Rewrite every row below, changing "chart" to "graph" and keeping everything else the same. Omit the pictures from your output.
Supplied data Start Marker
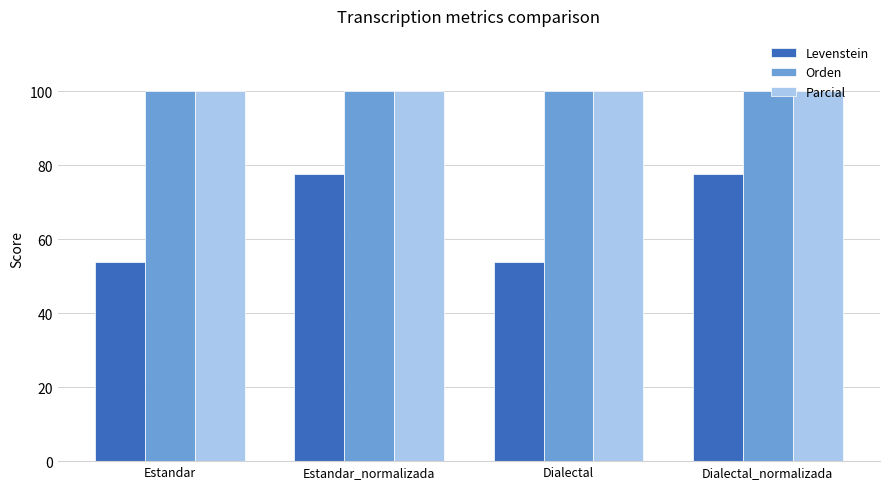

Reading left to right, extract all data points from this chart.

Levenstein: Estandar=53.8	Estandar_normalizada=77.8	Dialectal=53.8	Dialectal_normalizada=77.8
Orden: Estandar=100.0	Estandar_normalizada=100.0	Dialectal=100.0	Dialectal_normalizada=100.0
Parcial: Estandar=100.0	Estandar_normalizada=100.0	Dialectal=100.0	Dialectal_normalizada=100.0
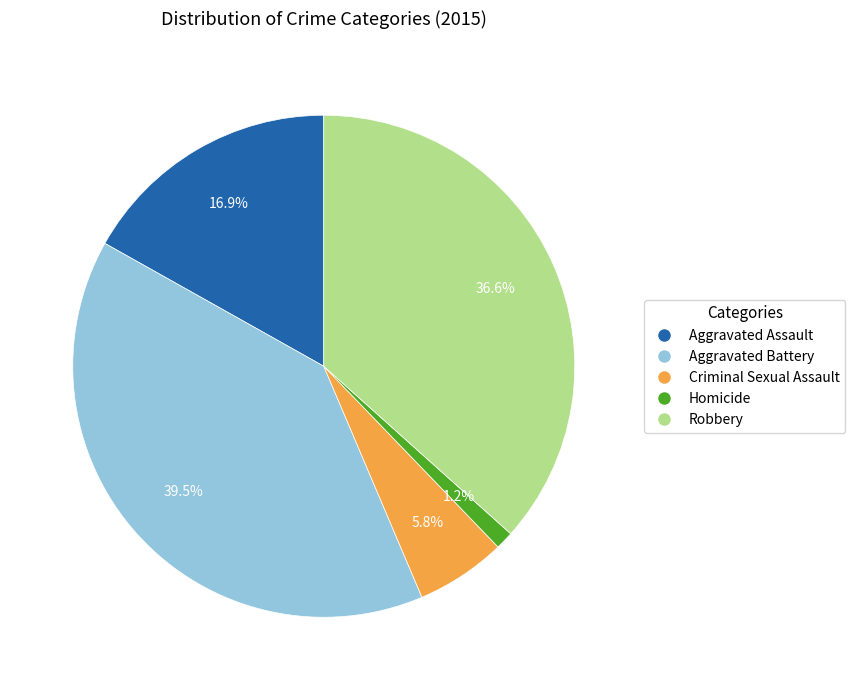

What percentage is NOT represented by Robbery?

63.4%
Supplied data End Marker
● Response to the task
Reading left to right, extract all data points from this graph.

Levenstein: Estandar=53.8	Estandar_normalizada=77.8	Dialectal=53.8	Dialectal_normalizada=77.8
Orden: Estandar=100.0	Estandar_normalizada=100.0	Dialectal=100.0	Dialectal_normalizada=100.0
Parcial: Estandar=100.0	Estandar_normalizada=100.0	Dialectal=100.0	Dialectal_normalizada=100.0

What percentage is NOT represented by Robbery?

63.4%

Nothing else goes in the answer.